Dear Solo-Parenting Partner

Dear Solo-Parenting Partner,

Hi. It’s me. You know, the parent who’s currently at work, while you’re solo-parenting for the majority of this bright, sunny, long summer Saturday. I just got your text about the Extremely Difficult Morning you’ve been having, complete with a Target meltdown, and although I’m still here stuck at work, I wanted to write this down for you (and by extension, all the other solo-parenting rockstars today).

  1. You’re amazing. Kids have no idea how challenging, frustrating and (often) just plain boring a day solo-parenting can be. But I know. And you’re doing a great job handling it.
  2. You are doing a much harder job than I am today, and I don’t say that lightly; while I’m at a desk dealing with the general mostly-adult public, you’re trying to navigate the world with a small person who’s still learning how people act in public, how to use public restrooms without being scared of loud noises, and hold it together until snack time.
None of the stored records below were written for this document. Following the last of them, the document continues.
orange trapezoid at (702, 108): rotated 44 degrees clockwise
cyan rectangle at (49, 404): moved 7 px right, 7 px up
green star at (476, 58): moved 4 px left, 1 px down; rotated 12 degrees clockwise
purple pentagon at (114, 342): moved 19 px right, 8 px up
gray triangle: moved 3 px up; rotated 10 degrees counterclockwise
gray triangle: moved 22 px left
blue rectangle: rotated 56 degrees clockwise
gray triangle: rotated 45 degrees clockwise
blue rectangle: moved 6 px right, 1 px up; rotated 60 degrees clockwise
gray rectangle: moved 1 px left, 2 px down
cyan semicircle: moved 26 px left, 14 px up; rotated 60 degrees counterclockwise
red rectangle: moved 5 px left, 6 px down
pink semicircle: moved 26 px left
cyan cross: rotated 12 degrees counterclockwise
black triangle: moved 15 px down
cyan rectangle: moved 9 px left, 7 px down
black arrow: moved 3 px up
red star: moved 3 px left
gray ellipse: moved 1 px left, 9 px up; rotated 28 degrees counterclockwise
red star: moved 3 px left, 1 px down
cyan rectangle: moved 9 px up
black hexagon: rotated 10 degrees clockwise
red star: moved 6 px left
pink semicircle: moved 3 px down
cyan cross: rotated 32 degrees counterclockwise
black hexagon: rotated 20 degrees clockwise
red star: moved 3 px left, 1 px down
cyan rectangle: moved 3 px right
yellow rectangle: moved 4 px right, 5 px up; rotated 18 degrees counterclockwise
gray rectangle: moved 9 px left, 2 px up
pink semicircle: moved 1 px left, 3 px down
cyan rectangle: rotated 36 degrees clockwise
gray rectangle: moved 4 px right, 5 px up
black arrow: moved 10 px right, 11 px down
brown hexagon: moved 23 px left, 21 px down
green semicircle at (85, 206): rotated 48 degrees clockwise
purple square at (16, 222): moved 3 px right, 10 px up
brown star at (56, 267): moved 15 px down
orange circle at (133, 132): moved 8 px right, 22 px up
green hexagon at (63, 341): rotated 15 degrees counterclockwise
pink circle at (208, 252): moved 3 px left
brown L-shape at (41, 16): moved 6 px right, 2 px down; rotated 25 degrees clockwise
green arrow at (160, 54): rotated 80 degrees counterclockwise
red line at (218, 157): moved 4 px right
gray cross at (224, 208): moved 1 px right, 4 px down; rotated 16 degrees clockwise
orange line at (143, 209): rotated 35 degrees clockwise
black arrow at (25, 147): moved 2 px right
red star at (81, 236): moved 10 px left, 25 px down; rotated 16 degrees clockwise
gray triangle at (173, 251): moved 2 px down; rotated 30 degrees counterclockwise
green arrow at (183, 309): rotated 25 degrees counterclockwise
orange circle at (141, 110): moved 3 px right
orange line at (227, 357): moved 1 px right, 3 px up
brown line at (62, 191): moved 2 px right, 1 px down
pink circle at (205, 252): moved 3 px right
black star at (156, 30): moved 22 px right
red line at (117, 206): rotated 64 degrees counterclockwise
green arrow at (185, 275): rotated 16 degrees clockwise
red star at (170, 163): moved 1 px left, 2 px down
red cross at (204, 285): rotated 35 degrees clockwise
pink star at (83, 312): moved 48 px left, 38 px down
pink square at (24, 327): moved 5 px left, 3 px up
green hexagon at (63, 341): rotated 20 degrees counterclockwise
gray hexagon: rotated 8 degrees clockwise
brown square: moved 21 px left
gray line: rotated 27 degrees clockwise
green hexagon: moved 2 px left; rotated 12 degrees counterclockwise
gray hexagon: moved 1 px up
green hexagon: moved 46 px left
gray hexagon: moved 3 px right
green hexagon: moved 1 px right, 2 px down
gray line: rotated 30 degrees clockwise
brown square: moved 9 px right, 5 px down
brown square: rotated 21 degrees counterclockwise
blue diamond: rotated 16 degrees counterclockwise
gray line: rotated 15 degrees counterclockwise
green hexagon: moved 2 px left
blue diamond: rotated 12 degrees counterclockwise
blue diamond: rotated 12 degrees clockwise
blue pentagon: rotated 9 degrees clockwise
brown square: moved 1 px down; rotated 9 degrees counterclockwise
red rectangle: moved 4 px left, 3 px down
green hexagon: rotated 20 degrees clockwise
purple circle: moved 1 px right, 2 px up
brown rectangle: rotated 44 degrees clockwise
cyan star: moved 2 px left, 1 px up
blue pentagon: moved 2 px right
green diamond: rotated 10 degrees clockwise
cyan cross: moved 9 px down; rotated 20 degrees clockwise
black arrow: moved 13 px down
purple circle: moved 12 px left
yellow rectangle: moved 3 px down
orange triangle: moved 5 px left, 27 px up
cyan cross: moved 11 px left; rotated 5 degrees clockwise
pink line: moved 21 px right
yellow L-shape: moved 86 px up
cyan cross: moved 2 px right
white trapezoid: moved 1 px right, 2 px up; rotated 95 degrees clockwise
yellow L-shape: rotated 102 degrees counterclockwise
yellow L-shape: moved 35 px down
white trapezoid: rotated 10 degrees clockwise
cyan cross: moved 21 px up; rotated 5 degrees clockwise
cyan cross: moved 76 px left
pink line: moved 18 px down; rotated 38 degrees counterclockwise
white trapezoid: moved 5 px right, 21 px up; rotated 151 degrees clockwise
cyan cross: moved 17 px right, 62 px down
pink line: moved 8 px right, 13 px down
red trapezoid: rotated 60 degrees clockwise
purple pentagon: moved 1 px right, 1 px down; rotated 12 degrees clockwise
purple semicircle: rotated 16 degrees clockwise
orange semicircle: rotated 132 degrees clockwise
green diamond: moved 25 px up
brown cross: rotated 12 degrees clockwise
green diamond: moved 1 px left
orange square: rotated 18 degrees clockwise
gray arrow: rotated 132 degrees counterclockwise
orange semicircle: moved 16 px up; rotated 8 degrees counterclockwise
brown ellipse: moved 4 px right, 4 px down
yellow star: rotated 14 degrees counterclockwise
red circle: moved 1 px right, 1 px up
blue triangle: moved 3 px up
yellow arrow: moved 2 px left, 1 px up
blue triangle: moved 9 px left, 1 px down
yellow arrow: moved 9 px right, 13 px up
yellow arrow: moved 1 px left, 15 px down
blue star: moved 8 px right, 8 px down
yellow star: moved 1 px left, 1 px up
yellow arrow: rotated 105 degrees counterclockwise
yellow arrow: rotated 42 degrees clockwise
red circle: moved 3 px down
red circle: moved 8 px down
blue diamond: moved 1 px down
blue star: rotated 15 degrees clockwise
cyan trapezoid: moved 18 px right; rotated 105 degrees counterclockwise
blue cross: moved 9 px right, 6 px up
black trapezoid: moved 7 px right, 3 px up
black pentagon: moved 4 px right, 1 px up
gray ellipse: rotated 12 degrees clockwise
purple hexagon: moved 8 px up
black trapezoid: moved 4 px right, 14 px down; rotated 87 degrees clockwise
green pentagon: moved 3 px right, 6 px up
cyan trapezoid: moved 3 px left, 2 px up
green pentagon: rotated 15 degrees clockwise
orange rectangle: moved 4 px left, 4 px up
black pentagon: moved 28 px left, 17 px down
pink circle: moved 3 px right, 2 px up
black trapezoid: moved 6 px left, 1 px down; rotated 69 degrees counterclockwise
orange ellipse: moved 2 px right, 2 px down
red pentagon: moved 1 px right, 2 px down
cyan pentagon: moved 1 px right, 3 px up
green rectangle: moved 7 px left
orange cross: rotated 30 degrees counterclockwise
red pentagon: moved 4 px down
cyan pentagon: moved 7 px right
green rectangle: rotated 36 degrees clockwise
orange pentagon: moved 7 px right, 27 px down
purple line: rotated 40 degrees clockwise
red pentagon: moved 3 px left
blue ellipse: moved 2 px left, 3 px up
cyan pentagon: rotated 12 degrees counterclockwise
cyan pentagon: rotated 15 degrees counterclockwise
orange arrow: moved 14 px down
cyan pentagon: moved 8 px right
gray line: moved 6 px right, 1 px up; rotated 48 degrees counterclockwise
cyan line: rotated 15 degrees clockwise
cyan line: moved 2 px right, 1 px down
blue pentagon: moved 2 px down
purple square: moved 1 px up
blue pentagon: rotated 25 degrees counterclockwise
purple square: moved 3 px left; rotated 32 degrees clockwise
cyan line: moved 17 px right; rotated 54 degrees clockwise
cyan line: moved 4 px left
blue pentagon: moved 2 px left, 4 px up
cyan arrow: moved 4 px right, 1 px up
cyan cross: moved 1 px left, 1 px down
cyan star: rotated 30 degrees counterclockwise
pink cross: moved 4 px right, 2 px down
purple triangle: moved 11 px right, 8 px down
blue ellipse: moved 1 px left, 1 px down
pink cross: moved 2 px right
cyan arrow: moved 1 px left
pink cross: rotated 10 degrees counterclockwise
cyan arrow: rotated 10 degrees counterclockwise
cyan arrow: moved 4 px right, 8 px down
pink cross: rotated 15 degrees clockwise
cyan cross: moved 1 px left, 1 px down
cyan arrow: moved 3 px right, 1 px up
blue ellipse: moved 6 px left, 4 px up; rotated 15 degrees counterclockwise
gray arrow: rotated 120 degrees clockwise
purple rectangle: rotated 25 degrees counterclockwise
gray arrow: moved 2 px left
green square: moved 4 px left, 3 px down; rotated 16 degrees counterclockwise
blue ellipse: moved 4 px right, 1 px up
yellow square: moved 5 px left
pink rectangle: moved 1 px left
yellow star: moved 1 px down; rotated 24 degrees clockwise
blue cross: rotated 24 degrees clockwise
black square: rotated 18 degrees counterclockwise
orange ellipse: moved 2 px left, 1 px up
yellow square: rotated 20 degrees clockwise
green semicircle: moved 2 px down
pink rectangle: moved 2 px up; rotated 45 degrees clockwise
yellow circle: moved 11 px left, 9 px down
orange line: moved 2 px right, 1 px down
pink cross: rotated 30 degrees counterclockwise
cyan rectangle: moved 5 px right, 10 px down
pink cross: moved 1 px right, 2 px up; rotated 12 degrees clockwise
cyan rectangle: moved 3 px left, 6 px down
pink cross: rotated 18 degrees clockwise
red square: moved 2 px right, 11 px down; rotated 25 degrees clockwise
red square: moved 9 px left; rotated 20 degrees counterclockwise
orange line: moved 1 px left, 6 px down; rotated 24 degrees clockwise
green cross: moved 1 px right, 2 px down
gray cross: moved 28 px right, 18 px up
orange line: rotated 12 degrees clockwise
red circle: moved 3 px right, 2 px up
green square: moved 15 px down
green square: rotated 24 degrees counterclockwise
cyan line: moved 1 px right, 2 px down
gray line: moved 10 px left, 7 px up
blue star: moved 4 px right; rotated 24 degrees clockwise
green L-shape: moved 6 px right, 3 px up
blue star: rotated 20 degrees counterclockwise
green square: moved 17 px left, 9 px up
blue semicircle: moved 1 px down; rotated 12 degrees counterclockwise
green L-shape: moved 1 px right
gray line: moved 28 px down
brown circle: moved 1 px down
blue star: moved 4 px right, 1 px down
I know it’s super cliche to say parenting is harder than clocking in and out of the regular brick-and-mortar job, but as the brick-and-mortar person who’s getting texts about the latest atrocities committed in Target (because toddlers gonna toddle)…yeah, I’m pretty sure I’m getting the better end of the deal, here.
  3. You don’t have to go out and do a zillion activities if you would rather stay inside. Going out with a rambunctious toddler in tow is exhausting. Don’t feel like you have to cram in all the extracurriculars if you’re just struggling to make it through to the end of the day with your sanity semi-intact. Sure there’s a storytime at the library today, but don’t feel like you’re a lesser parent for not making it there.
  4. I seriously can’t believe people don’t get trophies for solo parenting, because they obviously should. People get certifications for skills learned, scouts get merit badges for challenges mastered, why don’t we acknowledge the labor of the at-home partner more than we do? The answers are numerous and complicated, and I can’t solve any of them here in this letter, but I can do this: I can encourage you to take a well-earned creamsicle out of the fridge and quietly appoint yourself Master of Solo-Parenting (and then, obviously, indulge in said creamsicle). You’ve earned it.
  5. Every time I’m at work and you’re home, I feel tremendously guilty. Society works pretty hard to make me feel bad for not being the mom at home. Thank you for never, ever making me feel bad about being a full-time breadwinner, or for making me feel like less of a mom because you do more solo-parenting than I do due to the nature of my work schedule versus yours. Thanks for helping me remember that it’s not the number of hours we each spend with our child that matters; that it isn’t a contest, or a running tally. It’s cumulative. Thank you for never lording the extra hours you spend solo-parenting over my head. AKA, thanks for being a decent human!

In short, solo-parenting is a tough job. Even when you think you can’t take another hour of Raffi songs or another Target meltdown, you do. Thank you. You’re doing great, solo-parenting partner.